══ Texte proposé ══
PHILITT : Vous écrivez, en paraphrasant Michel Henry, que le « “michéisme”, surtout porté par la droite, ressemble de plus en plus à l’ensemble des contresens établis sur la pensée de Michéa ». Pouvez-vous détailler les contresens auxquels vous faites allusion ?
Kévin Victoire : Quand Eric Zemmour explique par exemple que la famille est la dernière cellule de résistance au capitalisme, en prenant appui sur Michéa, il commet une grosse erreur. Le philosophe ne dit jamais cela. Michéa s’inspire sur cette question des travaux de Christopher Lasch, pourfendeur des « familles alternatives » (familles monoparentales, notamment) défendues par la gauche américaine. Pour lui, ce n’est pas tant que la famille permettrait de résister au capitalisme, mais qu’elle serait détruite par ce système. « La bourgeoisie a déchiré le voile de sentimentalité qui recouvrait les relations de famille et les a réduites à n’être que de simples rapports d’argent », rapportaient déjà Marx et Engels (Manifeste du Parti communiste). Enfin, pour Lasch, croire que la famille pourrait être un îlot de résistance est une illusion qu’il moque dans Un refuge dans ce monde impitoyable. Par contre, les familles « alternatives » sont sources de souffrances et de fragilité pour Lasch.
═══
Consigne:
Prolongez l'entretien sur les contresens faits à propos de la pensée de Michéa en enchaînant directement sur la dernière phrase de Kévin Victoire. La liste ci-dessous est un document distinct, sans rapport avec l'entretien.
══ Données fournies ══
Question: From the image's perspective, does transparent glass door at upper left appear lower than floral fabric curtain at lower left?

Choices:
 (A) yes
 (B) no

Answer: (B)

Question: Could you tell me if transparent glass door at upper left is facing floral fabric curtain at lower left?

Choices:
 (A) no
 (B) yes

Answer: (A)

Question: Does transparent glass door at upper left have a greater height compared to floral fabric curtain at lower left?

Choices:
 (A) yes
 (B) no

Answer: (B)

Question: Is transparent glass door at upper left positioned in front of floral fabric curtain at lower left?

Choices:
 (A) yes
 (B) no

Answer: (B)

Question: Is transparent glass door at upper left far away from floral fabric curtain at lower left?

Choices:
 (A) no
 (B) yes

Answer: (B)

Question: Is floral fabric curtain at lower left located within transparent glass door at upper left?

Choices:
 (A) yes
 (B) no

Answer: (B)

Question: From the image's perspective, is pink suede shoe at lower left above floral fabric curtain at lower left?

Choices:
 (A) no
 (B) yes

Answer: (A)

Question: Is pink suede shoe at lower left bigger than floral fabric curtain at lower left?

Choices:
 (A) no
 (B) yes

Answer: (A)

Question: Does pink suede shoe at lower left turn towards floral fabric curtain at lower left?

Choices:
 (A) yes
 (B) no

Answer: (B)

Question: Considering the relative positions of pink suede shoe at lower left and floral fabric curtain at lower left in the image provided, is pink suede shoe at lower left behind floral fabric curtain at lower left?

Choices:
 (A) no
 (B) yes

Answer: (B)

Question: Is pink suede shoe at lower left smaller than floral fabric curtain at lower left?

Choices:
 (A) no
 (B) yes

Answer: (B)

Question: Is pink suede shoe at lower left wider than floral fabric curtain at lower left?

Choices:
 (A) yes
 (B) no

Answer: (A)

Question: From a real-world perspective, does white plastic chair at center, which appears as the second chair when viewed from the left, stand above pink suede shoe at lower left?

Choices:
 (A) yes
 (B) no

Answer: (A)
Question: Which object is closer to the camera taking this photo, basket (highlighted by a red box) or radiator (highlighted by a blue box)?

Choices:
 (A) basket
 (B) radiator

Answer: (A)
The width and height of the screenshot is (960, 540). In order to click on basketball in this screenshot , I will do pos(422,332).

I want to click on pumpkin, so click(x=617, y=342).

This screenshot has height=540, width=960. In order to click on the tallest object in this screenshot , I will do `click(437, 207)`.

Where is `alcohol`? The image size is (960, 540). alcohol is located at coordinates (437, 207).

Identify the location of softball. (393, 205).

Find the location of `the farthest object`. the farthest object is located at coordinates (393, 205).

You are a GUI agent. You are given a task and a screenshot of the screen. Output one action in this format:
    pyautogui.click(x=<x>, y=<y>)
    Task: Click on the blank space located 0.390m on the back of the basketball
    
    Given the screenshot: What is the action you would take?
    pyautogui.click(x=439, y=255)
═══
Production attendue:
Quand Zemmour explique en 2013, lors du débat sur le « Mariage pour tous » que Marine Le Pen serait « plus marxiste que Mélenchon », en se basant sur Michéa, il vire carrément dans le grotesque. Pour rappel, l’ex-Montpelliérain perçoit Marine Le Pen comme une néo-boulangiste. Enfin, il explique à la revue Ballast qu’il refuse « la fétichisation du concept d’unité nationale (qui ne peut qu’entretenir l’illusion d’une collaboration « équitable » entre le travail et le capital) et sa nostalgie romantique des anciennes aristocraties guerrières (avec son culte du paganisme, de la hiérarchie et de la force brutale) ».
De manière plus générale, ceux qui voient en Michéa un réactionnaire ou un « authentique conservateur » (Lætitia Strauch-Bonart – qui se définit par l’expression ridicule de « michéiste libérale » – ou Chantal Delsol) ou pire l’inspirateur d’une génération conservatrice représentée dans la Manif pour tous est absurde. Non seulement Michéa pense qu’aucune société décente ne peut s’accommoder du racisme, du sexisme et de l’homophobie, mais il s’oppose à tout principe hiérarchique (ce qui ne signifie pas qu’il pense qu’une société peut s’organiser de manière purement horizontale).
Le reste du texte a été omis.